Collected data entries
=====

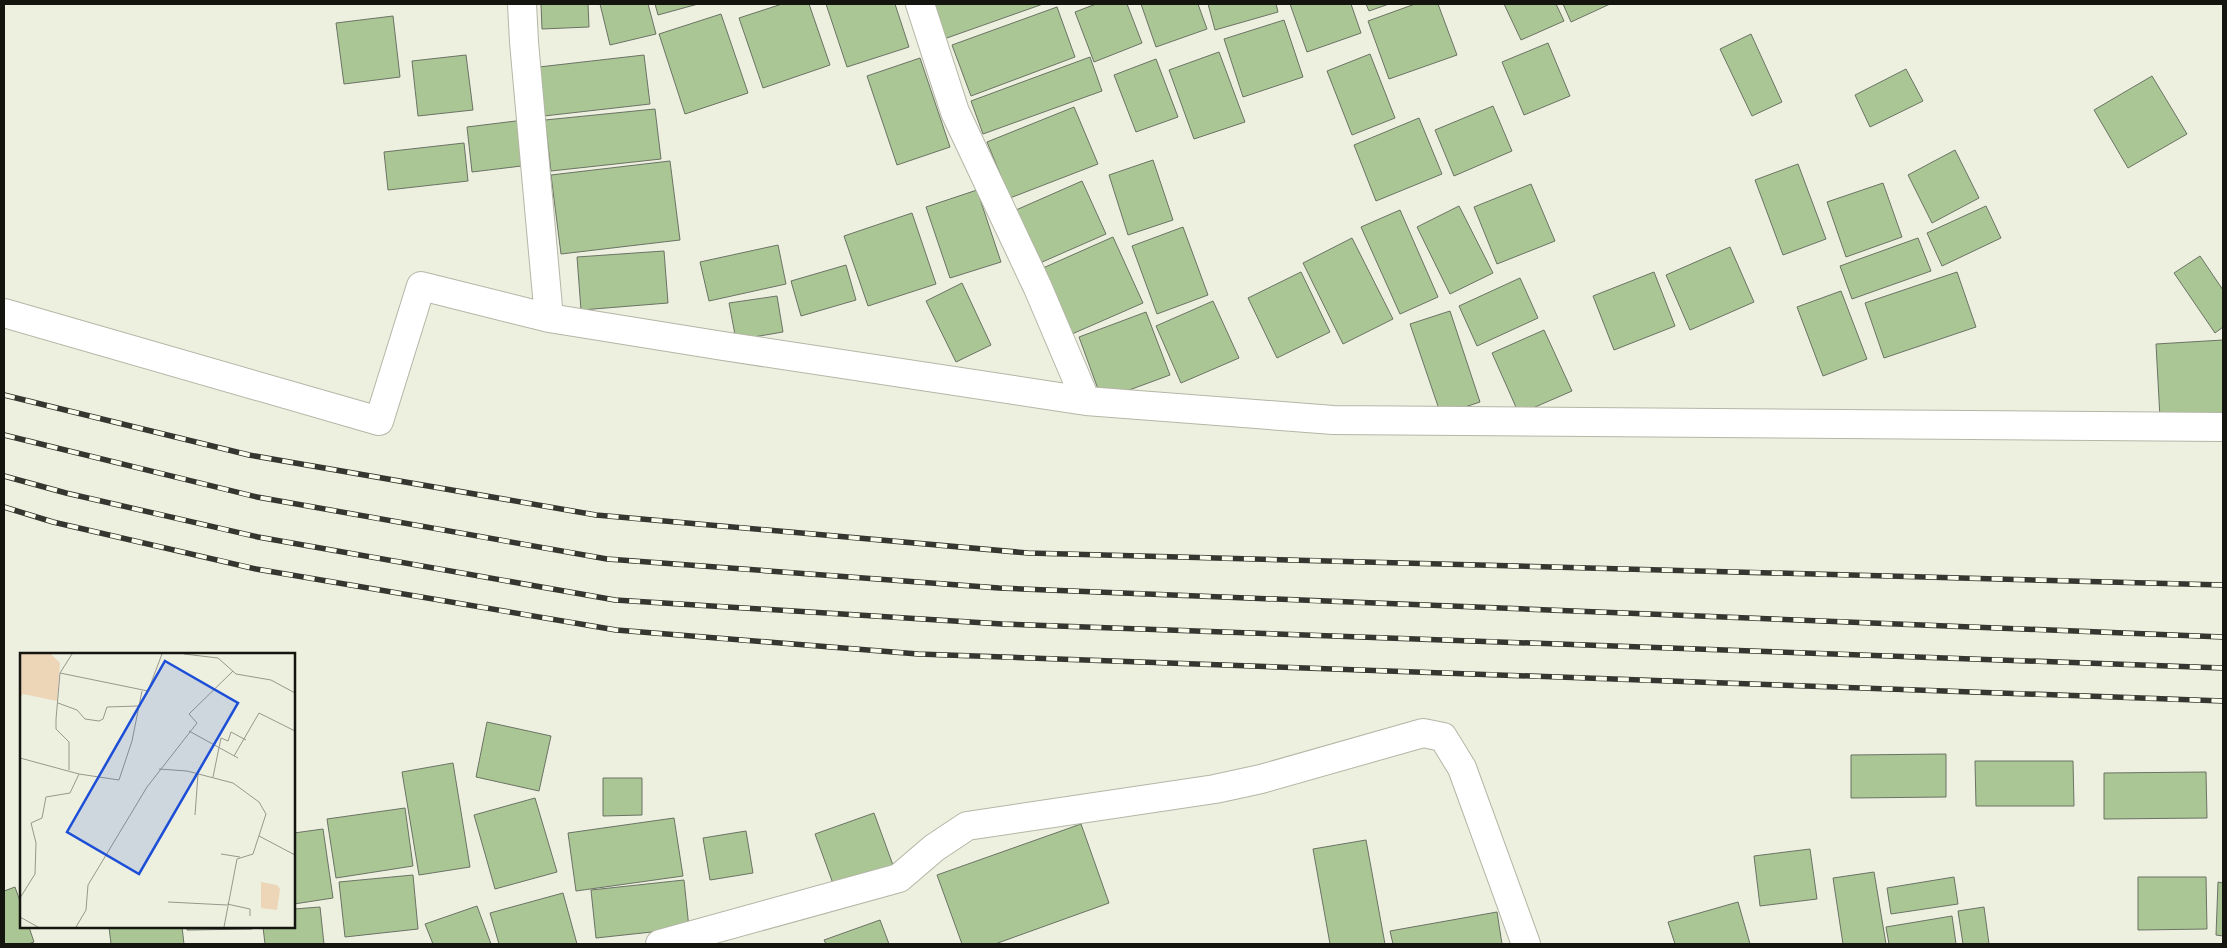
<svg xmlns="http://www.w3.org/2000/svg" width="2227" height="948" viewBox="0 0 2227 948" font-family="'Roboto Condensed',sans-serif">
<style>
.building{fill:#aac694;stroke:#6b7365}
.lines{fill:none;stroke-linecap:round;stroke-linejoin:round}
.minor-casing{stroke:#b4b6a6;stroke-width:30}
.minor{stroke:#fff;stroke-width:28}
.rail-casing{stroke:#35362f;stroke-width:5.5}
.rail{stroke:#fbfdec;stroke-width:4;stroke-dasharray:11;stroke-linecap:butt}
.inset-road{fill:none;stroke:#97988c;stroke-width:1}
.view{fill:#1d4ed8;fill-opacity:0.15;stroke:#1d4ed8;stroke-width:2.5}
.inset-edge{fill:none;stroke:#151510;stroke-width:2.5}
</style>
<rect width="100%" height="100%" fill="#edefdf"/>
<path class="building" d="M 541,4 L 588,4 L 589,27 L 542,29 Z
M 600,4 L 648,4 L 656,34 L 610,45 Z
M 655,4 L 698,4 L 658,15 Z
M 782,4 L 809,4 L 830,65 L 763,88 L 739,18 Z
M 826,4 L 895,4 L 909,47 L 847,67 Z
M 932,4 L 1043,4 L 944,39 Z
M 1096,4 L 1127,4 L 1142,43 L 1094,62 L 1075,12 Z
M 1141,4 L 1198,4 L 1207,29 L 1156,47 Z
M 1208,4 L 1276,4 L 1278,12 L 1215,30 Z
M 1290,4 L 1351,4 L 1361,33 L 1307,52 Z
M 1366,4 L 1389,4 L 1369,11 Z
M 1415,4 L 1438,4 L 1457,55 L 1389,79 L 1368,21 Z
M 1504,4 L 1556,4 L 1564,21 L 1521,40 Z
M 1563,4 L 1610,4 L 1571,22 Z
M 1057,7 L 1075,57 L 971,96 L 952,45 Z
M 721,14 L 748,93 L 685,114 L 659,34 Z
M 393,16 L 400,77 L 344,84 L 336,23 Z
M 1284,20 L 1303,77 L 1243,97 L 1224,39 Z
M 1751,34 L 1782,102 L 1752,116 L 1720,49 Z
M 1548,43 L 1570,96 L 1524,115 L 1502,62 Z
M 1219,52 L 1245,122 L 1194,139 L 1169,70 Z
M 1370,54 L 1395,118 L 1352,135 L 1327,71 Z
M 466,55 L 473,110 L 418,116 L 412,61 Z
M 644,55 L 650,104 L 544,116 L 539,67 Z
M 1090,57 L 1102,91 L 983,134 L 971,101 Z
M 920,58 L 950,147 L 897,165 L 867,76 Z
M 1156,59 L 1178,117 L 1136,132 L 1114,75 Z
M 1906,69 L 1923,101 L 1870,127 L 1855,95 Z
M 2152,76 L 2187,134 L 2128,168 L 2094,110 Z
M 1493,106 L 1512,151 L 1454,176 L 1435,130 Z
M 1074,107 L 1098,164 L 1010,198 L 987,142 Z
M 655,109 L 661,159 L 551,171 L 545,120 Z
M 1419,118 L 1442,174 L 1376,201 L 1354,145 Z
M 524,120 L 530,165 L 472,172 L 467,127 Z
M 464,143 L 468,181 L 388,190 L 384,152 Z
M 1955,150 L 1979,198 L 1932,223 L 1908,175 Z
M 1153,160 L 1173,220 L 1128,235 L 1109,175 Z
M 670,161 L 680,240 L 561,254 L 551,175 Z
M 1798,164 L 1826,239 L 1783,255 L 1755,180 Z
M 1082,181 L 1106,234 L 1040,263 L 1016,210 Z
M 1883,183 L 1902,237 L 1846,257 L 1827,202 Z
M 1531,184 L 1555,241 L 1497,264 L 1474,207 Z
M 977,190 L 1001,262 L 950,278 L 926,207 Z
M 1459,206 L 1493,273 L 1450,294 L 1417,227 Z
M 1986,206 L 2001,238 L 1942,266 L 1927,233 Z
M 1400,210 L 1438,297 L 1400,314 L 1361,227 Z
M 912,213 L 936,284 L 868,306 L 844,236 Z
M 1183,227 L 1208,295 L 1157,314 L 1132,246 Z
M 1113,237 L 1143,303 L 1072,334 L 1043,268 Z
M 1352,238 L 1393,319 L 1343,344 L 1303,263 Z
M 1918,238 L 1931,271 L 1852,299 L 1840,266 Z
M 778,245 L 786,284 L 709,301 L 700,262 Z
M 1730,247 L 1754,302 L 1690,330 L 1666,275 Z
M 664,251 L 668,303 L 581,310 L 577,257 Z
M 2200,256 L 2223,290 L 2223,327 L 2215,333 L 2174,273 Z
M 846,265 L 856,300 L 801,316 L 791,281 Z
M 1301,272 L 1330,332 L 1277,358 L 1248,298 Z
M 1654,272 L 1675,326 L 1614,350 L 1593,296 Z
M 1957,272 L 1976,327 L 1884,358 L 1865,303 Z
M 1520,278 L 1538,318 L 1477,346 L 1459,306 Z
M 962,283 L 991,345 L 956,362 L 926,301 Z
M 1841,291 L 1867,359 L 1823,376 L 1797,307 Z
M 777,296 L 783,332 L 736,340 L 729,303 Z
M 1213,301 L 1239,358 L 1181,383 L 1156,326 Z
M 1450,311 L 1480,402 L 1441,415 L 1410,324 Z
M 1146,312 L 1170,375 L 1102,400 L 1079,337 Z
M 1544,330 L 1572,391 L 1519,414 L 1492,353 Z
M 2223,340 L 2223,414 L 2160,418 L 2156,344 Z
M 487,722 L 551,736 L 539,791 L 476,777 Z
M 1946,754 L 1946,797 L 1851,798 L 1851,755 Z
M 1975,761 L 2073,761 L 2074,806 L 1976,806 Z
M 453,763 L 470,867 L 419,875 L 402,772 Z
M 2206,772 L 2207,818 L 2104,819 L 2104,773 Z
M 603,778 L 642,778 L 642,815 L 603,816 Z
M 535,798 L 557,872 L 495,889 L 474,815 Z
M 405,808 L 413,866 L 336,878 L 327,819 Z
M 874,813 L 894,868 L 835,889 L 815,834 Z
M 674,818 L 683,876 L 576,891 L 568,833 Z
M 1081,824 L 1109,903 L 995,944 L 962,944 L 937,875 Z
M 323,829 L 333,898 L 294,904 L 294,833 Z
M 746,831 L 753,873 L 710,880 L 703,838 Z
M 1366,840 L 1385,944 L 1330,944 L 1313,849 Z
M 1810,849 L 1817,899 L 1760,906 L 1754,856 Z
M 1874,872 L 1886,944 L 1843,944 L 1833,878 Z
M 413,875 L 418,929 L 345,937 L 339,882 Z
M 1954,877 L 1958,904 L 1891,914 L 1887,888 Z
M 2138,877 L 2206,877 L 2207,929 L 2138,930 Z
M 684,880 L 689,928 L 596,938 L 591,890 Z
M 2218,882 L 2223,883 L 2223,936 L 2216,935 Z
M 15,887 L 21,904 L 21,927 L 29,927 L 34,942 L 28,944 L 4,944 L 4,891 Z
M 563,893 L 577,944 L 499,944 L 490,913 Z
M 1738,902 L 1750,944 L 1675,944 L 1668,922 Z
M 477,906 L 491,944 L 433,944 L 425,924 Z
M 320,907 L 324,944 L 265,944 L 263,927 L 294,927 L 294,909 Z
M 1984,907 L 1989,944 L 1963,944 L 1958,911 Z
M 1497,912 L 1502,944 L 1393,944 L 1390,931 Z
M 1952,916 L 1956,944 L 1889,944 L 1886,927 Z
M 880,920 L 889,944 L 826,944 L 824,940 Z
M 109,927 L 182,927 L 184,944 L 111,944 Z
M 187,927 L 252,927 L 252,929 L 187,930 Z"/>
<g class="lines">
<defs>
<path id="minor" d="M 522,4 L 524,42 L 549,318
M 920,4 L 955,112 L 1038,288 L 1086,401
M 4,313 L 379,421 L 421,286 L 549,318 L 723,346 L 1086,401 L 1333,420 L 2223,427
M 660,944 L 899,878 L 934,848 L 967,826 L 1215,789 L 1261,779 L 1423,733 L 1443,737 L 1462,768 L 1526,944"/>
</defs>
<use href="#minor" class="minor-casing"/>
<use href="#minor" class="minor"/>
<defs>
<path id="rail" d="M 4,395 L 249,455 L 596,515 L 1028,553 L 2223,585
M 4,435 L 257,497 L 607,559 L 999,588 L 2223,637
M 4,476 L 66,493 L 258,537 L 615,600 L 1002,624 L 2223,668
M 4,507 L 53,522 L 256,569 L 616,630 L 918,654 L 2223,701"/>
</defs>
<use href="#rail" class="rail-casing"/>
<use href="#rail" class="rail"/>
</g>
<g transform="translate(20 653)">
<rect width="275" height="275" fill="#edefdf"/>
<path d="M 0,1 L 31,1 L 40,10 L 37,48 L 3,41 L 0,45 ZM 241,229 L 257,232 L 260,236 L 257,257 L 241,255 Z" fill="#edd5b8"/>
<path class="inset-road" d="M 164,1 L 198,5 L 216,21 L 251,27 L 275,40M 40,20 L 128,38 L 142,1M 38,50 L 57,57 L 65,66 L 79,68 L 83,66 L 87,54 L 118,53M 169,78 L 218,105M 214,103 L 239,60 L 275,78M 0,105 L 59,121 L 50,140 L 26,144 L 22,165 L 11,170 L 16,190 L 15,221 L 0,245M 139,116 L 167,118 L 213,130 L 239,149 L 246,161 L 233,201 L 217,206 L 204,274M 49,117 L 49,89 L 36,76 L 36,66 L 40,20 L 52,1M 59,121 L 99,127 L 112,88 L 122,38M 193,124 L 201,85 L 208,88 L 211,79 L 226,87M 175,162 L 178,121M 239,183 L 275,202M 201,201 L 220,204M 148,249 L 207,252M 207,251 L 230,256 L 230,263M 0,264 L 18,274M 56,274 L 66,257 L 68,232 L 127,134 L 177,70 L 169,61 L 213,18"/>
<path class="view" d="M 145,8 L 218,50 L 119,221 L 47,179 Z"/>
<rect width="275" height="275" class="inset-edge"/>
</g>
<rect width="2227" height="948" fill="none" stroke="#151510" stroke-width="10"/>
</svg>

=====

-- Requirement --
When a line among the entries above contains "lines", copy it.

-- Result for this exercise --
.lines{fill:none;stroke-linecap:round;stroke-linejoin:round}
<g class="lines">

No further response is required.